PASSAGE SHOWN
--

Common real-world scenarios include:
- Customer names like O'Brien
- Product names with apostrophes
- Text search filters
- Inserting natural language
- Seed data scripts
This is a bad idea for dynamic user input built through string concatenation. In that case, use parameterized queries.
Prerequisites
You only need:
- Basic
SELECT,INSERT, orWHEREknowledge - A text value containing an apostrophe
Step-by-step instructions
Step 1: Double the single quote inside the string
The standard SQL escape pattern is two single quotes.
SQL
SELECT *
FROM customers
WHERE last_name = 'O''Brien';
This correctly matches the literal text O'Brien.
The same pattern works in inserts.
SQL
INSERT INTO authors (name)
VALUES ('D''Angelo');
This is the SQL-standard way across most databases.
What to look for:
- Use two single quotes inside the string
- Works in
SELECT,INSERT,UPDATE, andDELETE - Great for names and natural text
- Standard SQL syntax is portable
- Parameterized queries are safer for user input
Examples you can copy
Find a customer
SQL
SELECT *
FROM customers
WHERE last_name = 'O''Brien';
Insert author
SQL
INSERT INTO authors (name)
VALUES ('D''Angelo');
Product search
SQL
SELECT *
FROM products
WHERE name = 'Traveler''s Notebook';
Common mistakes and how to fix them
Mistake 1: Using a backslash in standard SQL
What the reader might do:
SQL
WHERE last_name = 'O\'Brien'
Why it breaks: backslash escaping is not portable and may fail in standard SQL systems.

--

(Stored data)
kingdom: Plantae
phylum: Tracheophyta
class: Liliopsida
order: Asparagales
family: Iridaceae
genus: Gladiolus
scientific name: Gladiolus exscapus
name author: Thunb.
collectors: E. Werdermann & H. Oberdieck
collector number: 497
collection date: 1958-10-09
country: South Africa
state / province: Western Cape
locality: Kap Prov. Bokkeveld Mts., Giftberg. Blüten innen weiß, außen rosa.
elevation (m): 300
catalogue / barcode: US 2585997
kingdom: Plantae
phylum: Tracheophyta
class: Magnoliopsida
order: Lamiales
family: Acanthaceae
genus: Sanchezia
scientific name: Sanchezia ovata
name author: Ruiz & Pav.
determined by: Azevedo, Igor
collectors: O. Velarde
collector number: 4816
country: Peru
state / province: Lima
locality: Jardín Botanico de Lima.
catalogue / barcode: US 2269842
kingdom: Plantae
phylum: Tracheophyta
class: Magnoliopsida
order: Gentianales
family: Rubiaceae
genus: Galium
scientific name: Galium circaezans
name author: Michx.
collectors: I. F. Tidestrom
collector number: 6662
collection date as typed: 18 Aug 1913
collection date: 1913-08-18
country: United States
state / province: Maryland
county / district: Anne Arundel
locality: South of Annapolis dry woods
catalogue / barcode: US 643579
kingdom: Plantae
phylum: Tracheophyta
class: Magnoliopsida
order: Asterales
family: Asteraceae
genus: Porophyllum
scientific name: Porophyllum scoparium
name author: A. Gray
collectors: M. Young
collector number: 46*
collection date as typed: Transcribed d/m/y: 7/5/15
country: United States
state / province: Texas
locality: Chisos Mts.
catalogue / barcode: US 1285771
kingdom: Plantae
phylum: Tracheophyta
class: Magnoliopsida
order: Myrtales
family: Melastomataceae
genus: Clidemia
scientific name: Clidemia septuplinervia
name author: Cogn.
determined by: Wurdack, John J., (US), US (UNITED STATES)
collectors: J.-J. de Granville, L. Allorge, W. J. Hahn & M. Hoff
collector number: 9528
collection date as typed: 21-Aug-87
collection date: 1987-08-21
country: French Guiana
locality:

--

SET TASK 1
List the common real-world scenarios that the SQL passage gives.
SET TASK 2
Please copy word for word the part of the SQL passage that opens with the words containing "Prerequisites" and closes with "works in inserts.".

CORRECT OUTPUT 1
- Customer names like O'Brien
- Product names with apostrophes
- Text search filters
- Inserting natural language
- Seed data scripts

CORRECT OUTPUT 2
Prerequisites
You only need:
- Basic
SELECT,INSERT, orWHEREknowledge - A text value containing an apostrophe
Step-by-step instructions
Step 1: Double the single quote inside the string
The standard SQL escape pattern is two single quotes.
SQL
SELECT *
FROM customers
WHERE last_name = 'O''Brien';
This correctly matches the literal text O'Brien.
The same pattern works in inserts.